### Passage shown
....
Chart 2: S&P 500 nominal versus inflation-adjusted performance (adjusted monthly), 2000–2025. While the index has gained over 370% in nominal terms, real gains fall closer to 155% when adjusted for inflation. Source: TradingView, 3iQ

Measuring Value in Sound Money: From Gold to Bitcoin

Gold has historically provided a mechanism for correcting the distorted perception of returns caused by inflation by functioning as a stable denominator, preserving purchasing power across economic cycles and political regimes.

Despite setting record nominal highs, the gold-denominated value of equities has stagnated for over a decade see. This relationship is clearly demonstrated by the Dow/Gold Ratio, which is the number of ounces of gold required to buy one share of the Dow Jones Industrial Average. As of October 2025, the Dow/Gold Ratio has dropped back to levels last seen in August 2013 (Chart 3).

Chart 3: Dow Jones Industrial Average priced in gold, 2013–2025. The ratio has fallen back to levels last seen in March 2014, highlighting how nominal equity gains have eroded when measured against a stable store of value. Source: TradingView, 3iQ

Gold thus provides the longest-running mirror for monetary distortion and is a time-tested unit of account against which the erosion of sovereign currencies can be measured. 

From Gold to Code: Bitcoin’s Emergence as a Monetary Benchmark

While Gold has long served as the reference point for real value, as the economy digitised and monetary intervention accelerated, Bitcoin has emerged as a sound money alternative. It extends the logic of scarcity into the digital realm, and was designed to be a finite and frictionless form of money, able to replicate gold’s stability without its physical constraints and sovereign underpinnings.

Indeed, the last twenty-five years have effectively turned global markets into a referendum on monetary credibility, a trend that becomes unmistakable when the three main stores of value are compared side by side.
....
### Listed entries

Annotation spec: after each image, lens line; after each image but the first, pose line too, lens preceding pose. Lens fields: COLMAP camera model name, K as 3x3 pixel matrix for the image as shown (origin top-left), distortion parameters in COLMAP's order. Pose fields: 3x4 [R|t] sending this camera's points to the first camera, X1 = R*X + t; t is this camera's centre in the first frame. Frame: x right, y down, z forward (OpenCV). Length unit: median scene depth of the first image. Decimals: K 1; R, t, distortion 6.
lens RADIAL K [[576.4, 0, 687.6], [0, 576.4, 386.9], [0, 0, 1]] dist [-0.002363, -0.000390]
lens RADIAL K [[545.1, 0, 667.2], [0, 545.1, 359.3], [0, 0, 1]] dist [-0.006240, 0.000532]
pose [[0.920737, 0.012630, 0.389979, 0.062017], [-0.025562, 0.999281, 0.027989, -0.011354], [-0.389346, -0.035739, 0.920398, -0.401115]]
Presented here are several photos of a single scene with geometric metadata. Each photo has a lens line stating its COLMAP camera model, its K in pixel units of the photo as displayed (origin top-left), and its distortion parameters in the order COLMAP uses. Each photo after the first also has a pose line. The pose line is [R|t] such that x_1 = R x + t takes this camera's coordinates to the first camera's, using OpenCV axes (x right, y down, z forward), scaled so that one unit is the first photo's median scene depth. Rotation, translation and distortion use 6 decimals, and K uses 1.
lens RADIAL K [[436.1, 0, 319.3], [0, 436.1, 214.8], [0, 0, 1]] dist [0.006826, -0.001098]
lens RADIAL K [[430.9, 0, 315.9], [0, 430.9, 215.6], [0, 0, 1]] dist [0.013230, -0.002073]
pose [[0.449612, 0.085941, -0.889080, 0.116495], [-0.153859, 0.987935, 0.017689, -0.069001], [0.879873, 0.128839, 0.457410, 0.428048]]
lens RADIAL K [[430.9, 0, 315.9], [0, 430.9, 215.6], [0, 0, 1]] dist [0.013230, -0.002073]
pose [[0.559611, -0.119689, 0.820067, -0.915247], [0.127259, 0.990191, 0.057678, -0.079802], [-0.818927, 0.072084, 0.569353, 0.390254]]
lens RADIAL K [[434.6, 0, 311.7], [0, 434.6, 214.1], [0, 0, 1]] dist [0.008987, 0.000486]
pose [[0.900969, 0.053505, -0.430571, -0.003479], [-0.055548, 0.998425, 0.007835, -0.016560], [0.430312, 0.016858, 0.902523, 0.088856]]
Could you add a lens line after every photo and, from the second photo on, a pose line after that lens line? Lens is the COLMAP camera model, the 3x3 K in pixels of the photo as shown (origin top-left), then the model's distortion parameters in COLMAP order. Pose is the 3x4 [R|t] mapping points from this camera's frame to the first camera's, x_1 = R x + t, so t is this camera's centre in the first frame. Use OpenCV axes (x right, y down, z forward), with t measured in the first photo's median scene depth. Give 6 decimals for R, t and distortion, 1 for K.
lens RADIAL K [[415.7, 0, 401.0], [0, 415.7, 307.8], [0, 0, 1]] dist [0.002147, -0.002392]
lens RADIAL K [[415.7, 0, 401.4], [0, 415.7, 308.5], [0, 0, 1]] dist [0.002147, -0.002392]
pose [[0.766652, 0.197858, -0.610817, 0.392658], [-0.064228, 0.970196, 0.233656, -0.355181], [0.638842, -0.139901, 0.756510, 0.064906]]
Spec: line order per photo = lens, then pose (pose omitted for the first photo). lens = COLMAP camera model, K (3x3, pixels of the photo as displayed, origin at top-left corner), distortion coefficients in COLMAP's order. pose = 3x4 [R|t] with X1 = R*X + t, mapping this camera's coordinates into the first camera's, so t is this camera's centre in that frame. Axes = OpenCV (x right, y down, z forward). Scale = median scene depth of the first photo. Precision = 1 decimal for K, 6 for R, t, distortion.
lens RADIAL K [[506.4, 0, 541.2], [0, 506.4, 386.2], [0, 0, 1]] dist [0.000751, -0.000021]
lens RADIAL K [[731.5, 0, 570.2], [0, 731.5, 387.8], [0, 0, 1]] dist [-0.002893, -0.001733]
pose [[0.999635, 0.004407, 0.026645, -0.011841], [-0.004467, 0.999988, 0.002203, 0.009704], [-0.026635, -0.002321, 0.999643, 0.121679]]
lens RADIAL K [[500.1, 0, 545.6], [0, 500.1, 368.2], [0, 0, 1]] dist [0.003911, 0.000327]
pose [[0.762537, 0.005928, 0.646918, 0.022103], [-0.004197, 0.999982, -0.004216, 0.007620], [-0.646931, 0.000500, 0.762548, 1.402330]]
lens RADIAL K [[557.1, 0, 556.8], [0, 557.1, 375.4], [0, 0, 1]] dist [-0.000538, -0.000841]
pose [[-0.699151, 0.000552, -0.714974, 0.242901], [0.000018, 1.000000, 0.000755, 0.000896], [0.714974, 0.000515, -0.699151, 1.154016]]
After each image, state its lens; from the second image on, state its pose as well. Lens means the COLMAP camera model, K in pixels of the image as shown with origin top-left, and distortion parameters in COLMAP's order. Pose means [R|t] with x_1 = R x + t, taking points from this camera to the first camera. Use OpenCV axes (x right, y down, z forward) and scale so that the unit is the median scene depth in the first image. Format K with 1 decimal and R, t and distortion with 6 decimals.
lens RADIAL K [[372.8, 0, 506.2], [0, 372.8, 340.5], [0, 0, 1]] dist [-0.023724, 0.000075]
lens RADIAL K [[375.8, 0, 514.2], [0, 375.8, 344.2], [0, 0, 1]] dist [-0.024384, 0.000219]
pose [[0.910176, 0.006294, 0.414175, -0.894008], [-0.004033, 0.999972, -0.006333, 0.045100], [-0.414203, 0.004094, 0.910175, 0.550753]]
....
### Tasks to perform
**1)** In the passage on gold, Bitcoin and sound money, what does the Dow/Gold Ratio measure?
**2)** Extend the passage on gold, Bitcoin and sound money, starting right after its final sentence.
The lines are separate material with no connection to the passage on gold, Bitcoin and sound money.

### Responses per task
**1)** It measures the number of ounces of gold required to buy one share of the Dow Jones Industrial Average.

**2)**
Chart 4: Bitcoin, gold, and the U.S. Consumer Price Index for All Urban Consumers (CPI-U), 2000–2025. As the CPI (green) has trended higher, indicating a steady decline in purchasing power, both gold (black) and Bitcoin (yellow) have appreciated sharply, reflecting investor demand for assets that maintain real value. Source: TradingView, 3iQ

The divergence is striking. Despite gold’s noticeable bullish moves, it has maintained a steady real value, while Bitcoin's exponential rise reflects the world's ongoing dependence on monetary expansion to support nominal asset prices. This is driving a flight to scarce, non-sovereign stores of value fit for the digital world.

By stark contrast, the purchasing power of the dollar has continued to erode, reinforcing why investors increasingly compare performance against hard, rather than nominal, benchmarks.

Bitcoin’s fixed supply of 21 million coins and its independence from fiscal or monetary discretion make it a natural successor to gold’s role as a sound monetary anchor. Charting Bitcoin against gold (Chart 5) highlights how the digital asset has outperformed its physical predecessor in nearly every cycle, evolving from speculative trade to strategic allocation within the same store-of-value continuum.

Chart 5: Bitcoin-to-gold price ratio, 2015–2025. Each major cycle has seen Bitcoin gain relative value versus gold, reinforcing its position as a digital counterpart to the traditional store of value. Source: TradingView, 3iQ

Bitcoin: A New Denominator for the 21st Century 

What gold achieved through natural scarcity, Bitcoin is now replicating through code. Together they represent two credible anchors of value in an environment where monetary expansion continues to distort asset valuations. This evolution is reshaping the definition of hard assets and the role they play within diversified portfolios.

As purchasing power continues to erode through government and central bank policy interventions, investors are shifting from what generates return to what preserves real value. Gold will continue to serve as the traditional reference point, but Bitcoin’s acceptance as its digital counterpart is strongly reflected by its continual adoption as the ‘gold standard’ digital asset across the mainstream of traditional finance.